### Problem requirements
Write a continuation of the patent text on the wiper insert, which appears below ahead of the data, starting immediately after its final sentence.

(Beginning of Reading passage)

Patent Application
20240227030
This application claims priority to the Application No. 202210682265.9, titled “A WIPER INSERT AND A TOOL WITH THE SAME”, filed with the China National Intellectual Property Administration on Jun. 16, 2022, and priority to the Application No. 202221504761.7, titled “A WIPER INSERT AND A TOOL WITH THE SAME”, filed with the China National Intellectual Property Administration on Jun. 16, 2022 which are incorporated herein by references in their entirety.
The disclosure relates to the technical field of tool designs, in particular to a wiper insert and a tool with the same.
A wiper is a kind of tool structure. In terms of structure, the wiper mainly plays the role of increasing the impact resistance of the tool tip and reducing the surface roughness value of the workpiece.
A wiper tool squeezes or scrapes the processed surface by reducing the attachment angle (i.e., the minor cutting edge angle, usually 0-3°) between the cutting edge of the tool and the processed surface, so as to improve the processing quality of the processed surface. In the prior art, there is only one or two symmetrical wipers on one tip of the tool, so that a piece of wiper tool needs to be mounted on a specific tool holder and forms a specific angle during processing to function. The same type of inserts can correspond to several cutting edge angles as well as right-handed and left-handed tool holders. After the wiper tool's tool holder was replaced with other ones, the wiper of the tool will fail. When the wiper processes different parts such as outer circle, end face or profiling simultaneously, it will also fail.
For the problem in the prior art that the wiper insert loses the wiping effect when it is mounted on different tool holders, no effective solution has been proposed so far.
The main object of the present disclosure is to provide a wiper insert and a tool with the same, so as to solve the problem in the prior art that the wiper insert loses the wiping effect when it is mounted on different tool holders.
In order to achieve the above object, according to one aspect of the present disclosure, a wiper insert is provided, including: a tool body, the tool body includes a cutting part which is used to cut a workpiece, the cutting part includes a plurality of wipers, wherein adjacent wipers are connected by a transition surface, and the minor cutting edge angles of the plurality of wipers are set differently.
Further, the plurality of wipers are provided in one-to-one correspondence with a plurality of tool holders having different preset major cutting edge angles, so that when the tool body is connected with any one of the plurality of tool holders, there are wiping operations on the workpiece performed by the wiper corresponding to the tool holder.
Further, a mounting hole is provided in the middle of the wiper insert, the radial cross-section of the wiper insert along the mounting hole is polygonal, and a cutting part is provided on at least one apex corner of the polygon.
Further, there are two cutting parts, and the two cutting parts are disposed symmetrically at 180° with respect to the central axis along the mounting hole.

(End of Reading passage)
(Beginning of Supplied entries)

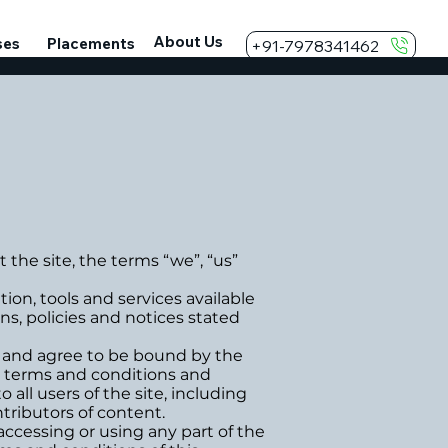
About Us
ses
Placements
+91-7978341462
e site, the terms “we”, “us”
n, tools and services available
ns, policies and notices stated
” and agree to be bound by the
al terms and conditions and
 all users of the site, including
tributors of content.
accessing or using any part of the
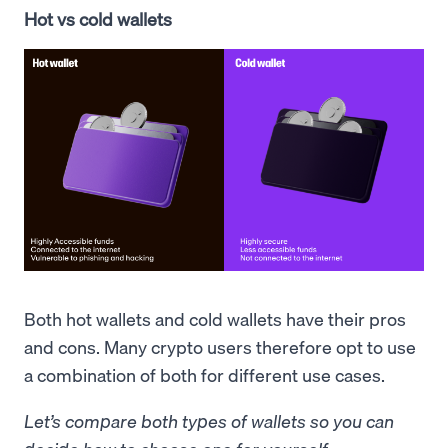
Hot vs cold wallets
Both hot wallets and cold wallets have their pros
and cons. Many crypto users therefore opt to use
a combination of both for different use cases.
Let’s compare both types of wallets so you can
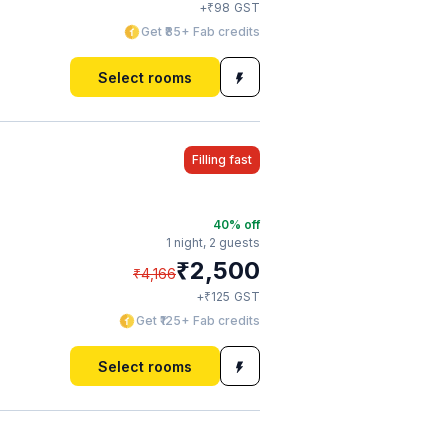
₹
+
98
GST
Get ₹85+ Fab credits
Select rooms
Filling fast
40
% off
1 night,
2 guests
₹
2,500
₹
4,166
₹
+
125
GST
Get ₹125+ Fab credits
Select rooms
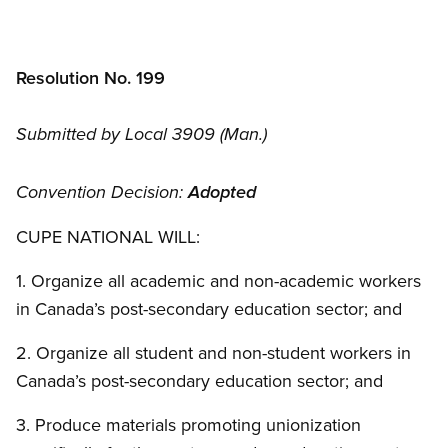
Resolution No. 199
Submitted by Local 3909 (Man.)
Convention Decision:
Adopted
CUPE NATIONAL WILL:
1. Organize all academic and non-academic workers
in Canada’s post-secondary education sector; and
2. Organize all student and non-student workers in
Canada’s post-secondary education sector; and
3. Produce materials promoting unionization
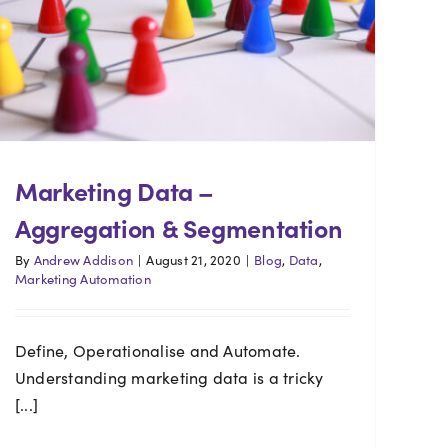
Marketing Data –
Aggregation & Segmentation
By
Andrew Addison
|
August 21, 2020
|
Blog
,
Data
,
Marketing Automation
Define, Operationalise and Automate.
Understanding marketing data is a tricky
[...]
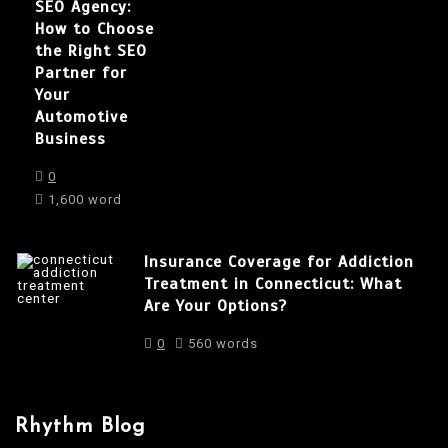
SEO Agency:
How to Choose
the Right SEO
Partner for
Your
Automotive
Business
0
1,600 word
Insurance Coverage for Addiction
Treatment in Connecticut: What
Are Your Options?
0
560 words
Rhythm Blog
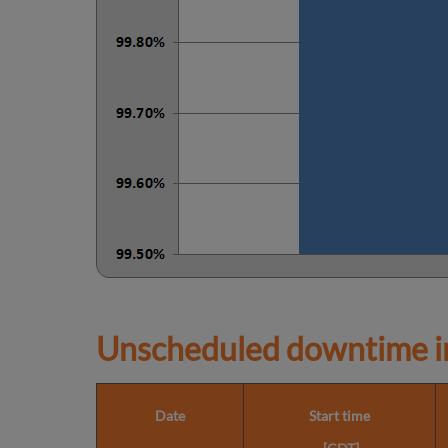
Unscheduled downtime in
Date
Start time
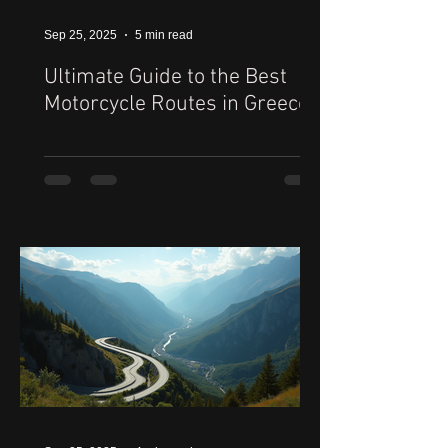
Sep 25, 2025
5 min read
Ultimate Guide to the Best
Motorcycle Routes in Greece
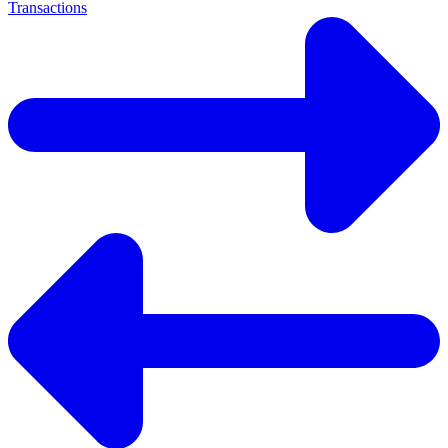
Transactions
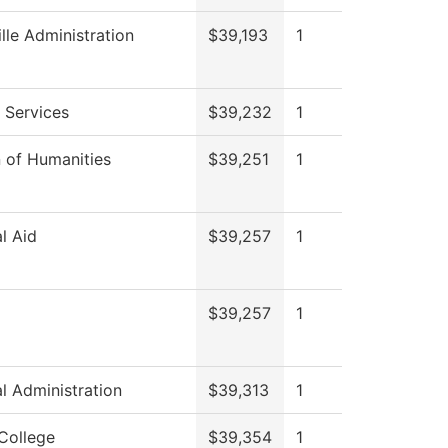
ille Administration
$39,193
1
 Services
$39,232
1
n of Humanities
$39,251
1
al Aid
$39,257
1
$39,257
1
al Administration
$39,313
1
College
$39,354
1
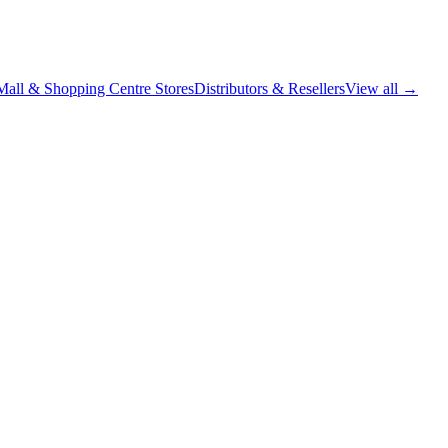
Mall & Shopping Centre Stores
Distributors & Resellers
View all →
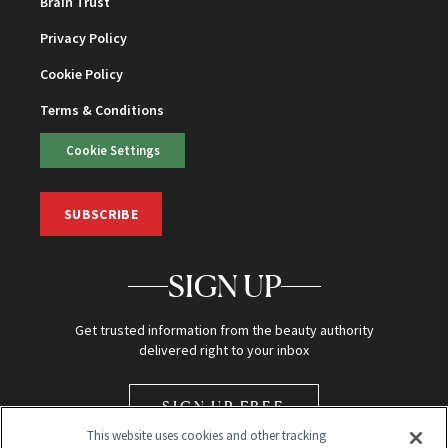
Brain Trust
Privacy Policy
Cookie Policy
Terms & Conditions
Cookie Settings
SUBSCRIBE
SIGN UP
Get trusted information from the beauty authority
delivered right to your inbox
SIGN UP FREE
This website uses cookies and other tracking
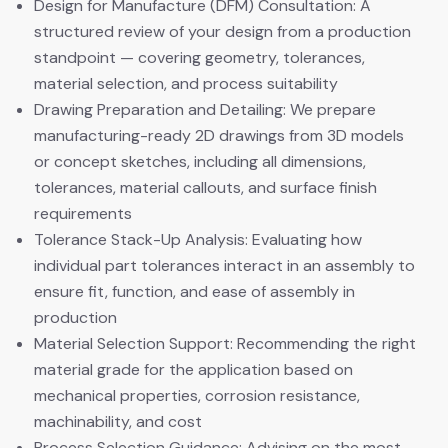
Design for Manufacture (DFM) Consultation: A
structured review of your design from a production
standpoint — covering geometry, tolerances,
material selection, and process suitability
Drawing Preparation and Detailing: We prepare
manufacturing-ready 2D drawings from 3D models
or concept sketches, including all dimensions,
tolerances, material callouts, and surface finish
requirements
Tolerance Stack-Up Analysis: Evaluating how
individual part tolerances interact in an assembly to
ensure fit, function, and ease of assembly in
production
Material Selection Support: Recommending the right
material grade for the application based on
mechanical properties, corrosion resistance,
machinability, and cost
Process Selection Guidance: Advising on the most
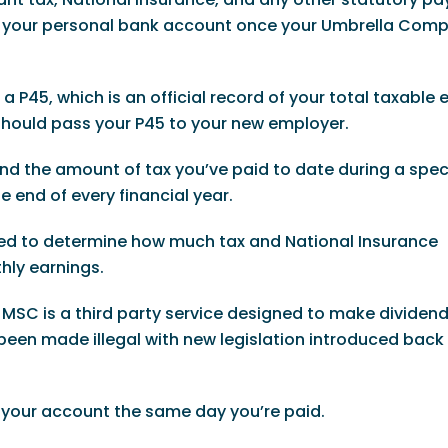
 in your personal bank account once your Umbrella Com
 P45, which is an official record of your total taxable 
 should pass your P45 to your new employer.
 and the amount of tax you’ve paid to date during a speci
e end of every financial year.
sed to determine how much tax and National Insurance
hly earnings.
SC is a third party service designed to make dividen
een made illegal with new legislation introduced back i
o your account the same day you’re paid.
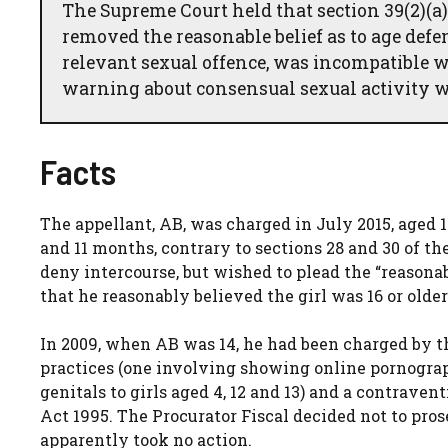
The Supreme Court held that section 39(2)(a)
removed the reasonable belief as to age def
relevant sexual offence, was incompatible w
warning about consensual sexual activity w
Facts
The appellant, AB, was charged in July 2015, aged 1
and 11 months, contrary to sections 28 and 30 of th
deny intercourse, but wished to plead the “reasonab
that he reasonably believed the girl was 16 or older
In 2009, when AB was 14, he had been charged by 
practices (one involving showing online pornograp
genitals to girls aged 4, 12 and 13) and a contraven
Act 1995. The Procurator Fiscal decided not to pros
apparently took no action.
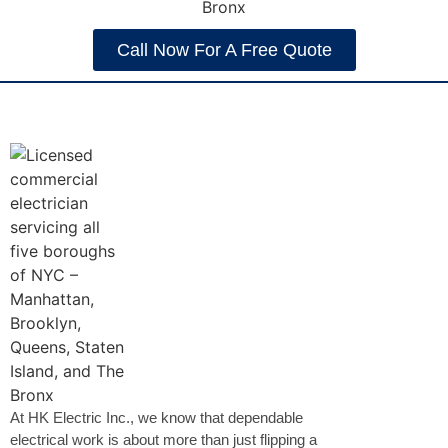
Call Now For A Free Quote
At HK Electric Inc., we know that dependable
electrical work is about more than just flipping a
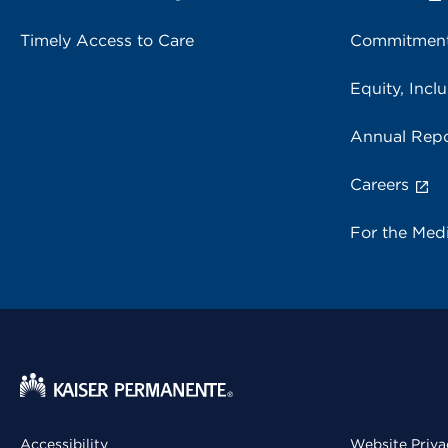
Timely Access to Care
Commitment
Equity, Inclu
Annual Repo
Careers
For the Med
Accessibility
Website Priva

(End of Supplied entries)

### Exercise response
Further, the adjacent wiper inserts are connected by a transition arc surface or a transition plane, and when the adjacent wipers are connected by a transition arc surface, the transition arc surface is tangent to the wiper, and the first arc diameter of the transition arc surface is R1, wherein 0.1 mm≤R1≤2 mm.
Further, the wiper is in the shape of an arc or a line, and when the wiper insert is in the shape of an arc, the second arc diameters of each wiper are set identically, the widths of each wiper are set identically, and the second arc diameter is R2 and the width is L1, wherein 0.4 mm≤R2≤ 10 mm and 0.05 mm≤ L1≤1 mm.
Further, a plurality of wipers are evenly spaced along the circumferential direction of the cutting part.
Further, the wiper insert is made of one of alloy, ceramic, polycrystalline cubic boron nitride, and polycrystalline diamond.
According to another aspect of the present disclosure, a tool is provided, including a wiper insert, and the wiper insert is the wiper insert described hereinabove.
By applying the technical solution of the present disclosure, the tool body includes a cutting part, and the cutting part includes a plurality of wipers, the minor cutting edge angles of which are set differently. By setting a plurality of wiper inserts with different minor cutting edge angles, when the wiper insert is mounted on a variety of different tool holders or workpieces of different shapes are processed, there is a suitable wiper to wipe the processed surface, the surface roughness of the processed workpiece is thus improved. With the technical solution of the present application, the problem in the prior art that the wiper inserts lose their wiping effects when they are mounted on different tool holders is solved effectively.
The accompanying drawings constituting a part of this application are intended to provide a further understanding of the present disclosure, and the illustrative embodiments of the present disclosure and their descriptions are used to explain the disclosure and do not constitute improper limitations to the disclosure, wherein:
It should be noted that the embodiments in the present application and the features in the embodiments can be combined with each other without creating conflict. The present disclosure will be described in detail below with reference to the accompanying drawings and in conjunction with the embodiments.
It should be noted that the terminologies used here are only for the purpose of describing specific embodiments, and is not intended to limit the exemplary embodiments according to the present application. As used herein, unless the context clearly dictates otherwise, the singular form is also intended to include the plural, and it should also be understood that when the terms “comprising” and/or “including” are used in this specification, they are indicative of the presence of features, steps, operations, device, components and/or combinations thereof.
It should be noted that the terms “first”, “second”, etc. in the description and claims of the present application and the above-mentioned drawings are used to distinguish similar objects, but not necessarily used to describe a specific order or sequence. It is to be understood that the terms thus used are interchangeable where appropriate, such that the embodiments of the application described herein are, for example, capable of embodying in sequences other than those illustrated or described herein. Furthermore, the terms “comprising” and “having”, as well as any variations thereof, are intended to cover a non-exclusive inclusion, for example, a process, method, system, product or apparatus comprising a sequence of steps or elements is not necessarily limited to those explicitly listed, but may include other steps or elements not explicitly listed or inherent to the process, method, product or apparatus.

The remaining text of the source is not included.